Mercredi 18 novembre 2020 –
13e anniversaire d’ordination presbytérale
Confinement II – 20e jour

Imposition des mains 
18 novembre 2007
Nice

Il y a treize ans j’étais allongé face contre terre dans la cathédrale Sainte-Réparate pour donner ma vie au Seigneur et me confier à la prière des saints et de l’Église. Devenir prêtre n’est ni un exploit ni un sacrifice : c’est un chemin de vie que seule la grâce de Dieu peut donner de suivre pas à pas. Mais, n’en est-il pas ainsi de toute vie chrétienne et de toute vocation à l’amour en ce monde ?

La tradition veut que, sur le faire-part d’ordination, l’impétrant inscrive une phrase biblique de son choix. Qu’il le veuille ou non, ce choix dit quelque chose de sa compréhension du ministère sous le regard de Dieu, et, peut-être aussi, quelque chose de ce qu’il aspire à vivre, toujours sous le regard de Dieu. Peut-être avais-je envie ou besoin de me démarquer des autres ? Toujours est-il que, pour ce choix, je délaissais les grandes phrases connues qui me semblaient devenir des slogans ou des teasers qui ne me convenaient pas.

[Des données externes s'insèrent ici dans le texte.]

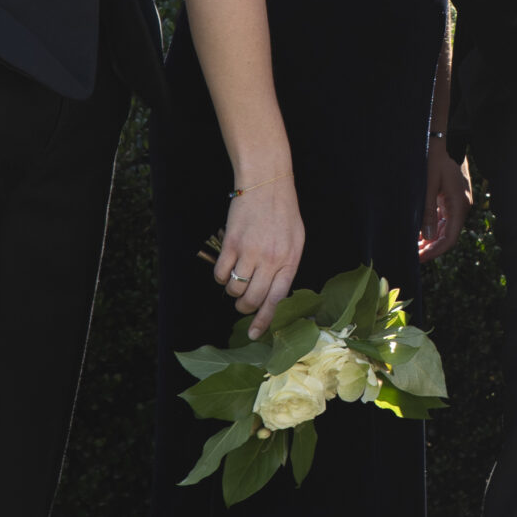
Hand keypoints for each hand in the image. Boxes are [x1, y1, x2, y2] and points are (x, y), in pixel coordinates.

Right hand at [215, 176, 303, 335]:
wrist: (267, 182)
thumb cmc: (283, 212)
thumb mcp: (295, 240)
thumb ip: (286, 267)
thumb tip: (273, 295)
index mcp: (290, 259)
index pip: (277, 299)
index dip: (264, 320)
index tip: (254, 335)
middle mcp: (271, 259)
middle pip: (252, 299)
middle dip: (244, 307)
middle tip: (243, 302)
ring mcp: (250, 251)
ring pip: (235, 289)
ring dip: (233, 290)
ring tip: (238, 276)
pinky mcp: (231, 243)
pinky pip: (221, 274)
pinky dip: (221, 276)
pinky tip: (227, 265)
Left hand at [420, 136, 472, 259]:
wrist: (441, 140)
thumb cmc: (434, 160)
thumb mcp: (428, 185)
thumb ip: (427, 212)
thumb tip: (428, 238)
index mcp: (459, 205)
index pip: (450, 238)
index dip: (435, 251)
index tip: (420, 258)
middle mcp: (461, 207)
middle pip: (448, 235)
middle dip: (431, 248)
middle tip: (412, 256)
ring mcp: (457, 203)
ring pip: (445, 228)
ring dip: (431, 239)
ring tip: (413, 247)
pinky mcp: (451, 199)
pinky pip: (443, 219)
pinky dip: (432, 228)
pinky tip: (419, 233)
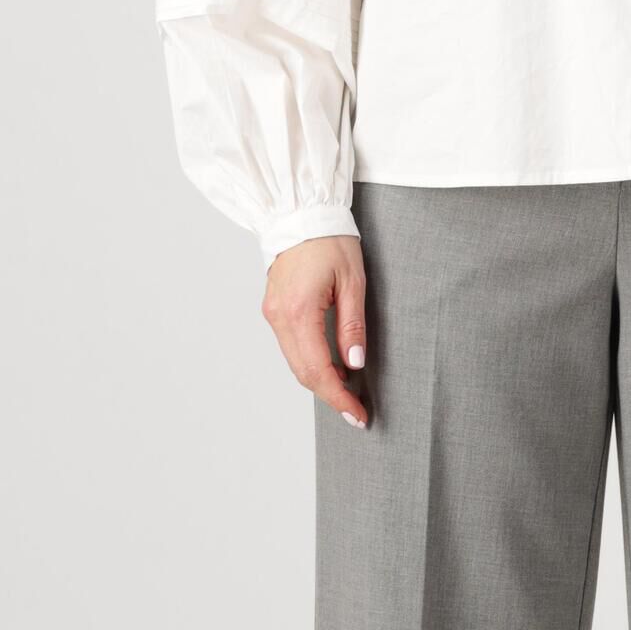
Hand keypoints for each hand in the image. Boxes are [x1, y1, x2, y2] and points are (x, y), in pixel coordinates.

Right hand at [263, 235, 370, 428]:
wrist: (300, 214)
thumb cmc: (329, 240)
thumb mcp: (353, 281)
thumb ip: (352, 325)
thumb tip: (355, 362)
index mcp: (299, 311)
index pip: (318, 369)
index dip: (338, 397)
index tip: (357, 415)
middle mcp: (279, 317)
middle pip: (303, 372)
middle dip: (330, 396)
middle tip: (356, 413)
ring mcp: (273, 314)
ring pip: (295, 363)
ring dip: (320, 381)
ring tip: (348, 394)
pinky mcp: (274, 310)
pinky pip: (291, 348)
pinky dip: (310, 363)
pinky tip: (331, 369)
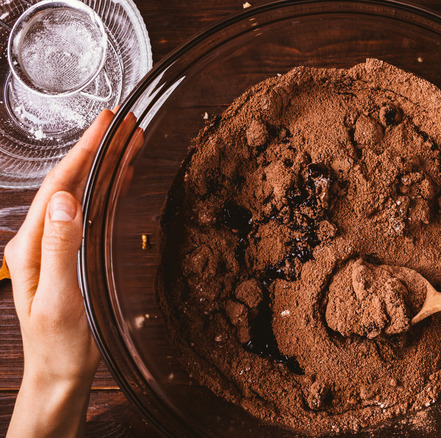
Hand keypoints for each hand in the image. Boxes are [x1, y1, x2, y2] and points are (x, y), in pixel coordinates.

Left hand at [5, 110, 114, 437]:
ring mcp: (57, 245)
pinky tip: (121, 177)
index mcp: (31, 245)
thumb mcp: (60, 298)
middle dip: (97, 150)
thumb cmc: (58, 344)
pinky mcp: (73, 254)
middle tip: (122, 122)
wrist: (60, 374)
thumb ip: (61, 248)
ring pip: (83, 194)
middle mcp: (41, 239)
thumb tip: (67, 201)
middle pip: (71, 183)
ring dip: (105, 166)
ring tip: (129, 141)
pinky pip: (92, 212)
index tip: (103, 125)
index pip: (58, 187)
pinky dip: (108, 189)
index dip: (82, 152)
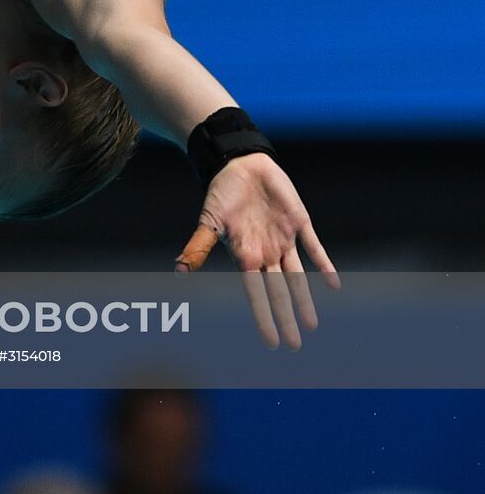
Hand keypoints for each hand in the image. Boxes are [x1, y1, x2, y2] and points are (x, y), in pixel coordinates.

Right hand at [174, 152, 339, 349]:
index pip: (256, 295)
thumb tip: (179, 270)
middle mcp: (265, 254)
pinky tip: (333, 283)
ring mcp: (283, 240)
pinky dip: (323, 264)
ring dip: (304, 299)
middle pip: (279, 292)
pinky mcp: (299, 223)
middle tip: (295, 345)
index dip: (264, 318)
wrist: (239, 165)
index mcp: (244, 256)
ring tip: (312, 325)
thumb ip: (198, 246)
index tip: (271, 342)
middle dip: (286, 317)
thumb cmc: (220, 193)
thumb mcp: (209, 221)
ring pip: (296, 277)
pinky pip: (313, 247)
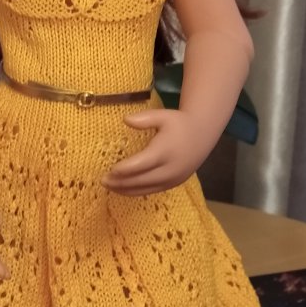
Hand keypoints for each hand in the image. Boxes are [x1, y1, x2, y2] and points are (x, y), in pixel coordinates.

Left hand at [102, 108, 216, 195]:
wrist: (202, 136)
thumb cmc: (179, 124)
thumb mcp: (163, 116)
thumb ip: (144, 118)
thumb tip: (125, 119)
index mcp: (165, 151)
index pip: (141, 164)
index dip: (125, 169)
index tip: (110, 170)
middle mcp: (169, 168)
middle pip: (141, 179)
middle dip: (121, 182)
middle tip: (103, 180)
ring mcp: (172, 178)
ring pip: (145, 188)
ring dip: (126, 189)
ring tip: (109, 186)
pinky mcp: (173, 183)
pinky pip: (152, 190)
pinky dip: (136, 191)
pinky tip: (123, 189)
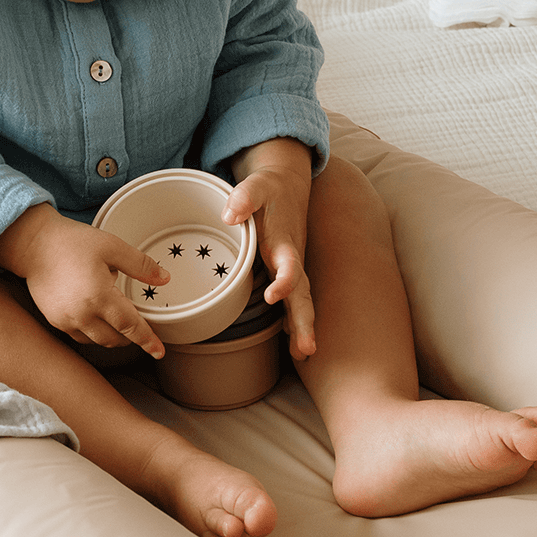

Au fil de ma lectio divina, j’affectionnais les versets de transitions, ces quelques phrases qui « connectent » les grands passages de l’évangile et auxquels nous ne prêtons pas suffisamment attention (souvent parce qu’ils ne sont pas retenus dans les lectures liturgiques). Or, j’en ai toujours eu la conviction, et souvent fais l’expérience : Dieu aime se glisser dans les interstices de nos prévisions pour les faire éclater de sa surprenante grâce, et se faire aussi petit qu’un grain de sable pour faire dérailler les mécanismes de nos ambitions humaines. Je retenais donc, en ce 18 novembre 2007, ces quelques mots de l’évangile de Luc qui relient le retour de mission des disciples et l’épisode de la multiplication des pains. Parce que les disciples ne reviennent pas vers Jésus seuls, mais avec la foule des hommes et des femmes qu’ils ont rencontrés, Jésus semble pris de court ; et l’évangéliste de résumer : « il leur fit bon accueil, il leur parlait du Règne de Dieu et guérissait ceux qui en avaient besoin » (Lc 9, 11). C’est tout; et c’est déjà beaucoup. Tout est dit ici du ministère de Jésus, et, pour moi, du ministère de prêtre. Certains penseront qu’il n’est pas assez « sacramentellement centré » ; d’autres qu’il manque de ce panache qui fait la « beauté du sacerdoce » ; d’autre encore qu’il ne dit rien des paroles de feu de Jésus… Et pourtant, j’y vois le condensé d’une vie d’amour et de service des hommes que doit être le ministère presbytéral.

Voilà donc treize ans que, bon gré mal gré, j’essaye de vivre, avec la grâce de Dieu et l’aide des hommes, ce tout petit verset évangélique qui porte en lui toute la puissance de vie de la Parole. Les ministères se sont succédés, mais tous ont été un lieu important de vérification et de vivification évangélique. Et aujourd’hui, alors que le monde traverse cette importante crise sanitaire, même bien « à l’abri » dans un séminaire, il me semble que ces mots résonnent toujours d’une urgence extrême. Dans un monde troublé qui exacerbe les différences, mais associe les pairs, le défi de la communion dans la diversité est le plus nécessaire de tous. Dans la grande fraternité humaine (comme nous y invite le pape dans Fratelli tutti), comme dans l’Église, je veux que tous nous puissions nous recevoir et nous accueillir fraternellement. Dans un monde en perte de repères et en quête d’espérance, la recherche du Royaume de Dieu et de sa justice est un défi de chaque instant. Je veux que nous puissions entendre le Christ nous parler de son Royaume et que nous puissions, à notre tour, l’annoncer à ceux qui y aspirent, même sans en avoir pleinement conscience. Dans un monde blessé, où la violence succède aux catastrophes, la compassion, la miséricorde et l’amour sont les soins les plus nécessaires que nous pouvons donner et recevoir. Je veux vivre avec mes frères et sœurs cette vie évangélique de consolation et de guérison que le Christ nous offre.

Les défis et les occasions ne manquent pas. Je rends grâce à Dieu de m’avoir associé d’une manière si particulière au don de son Fils au monde. Qu’il me donne la force d’être fidèle au ministère d’amour qu’il me confie. Sa force se communique dans ces hommes et ces femmes que je rencontre et qui m’ouvrent au mystère de ce Dieu qui se donne par amour. Priez pour moi comme je prie pour vous et ensemble, construisons avec Dieu, le Royaume de son Fils.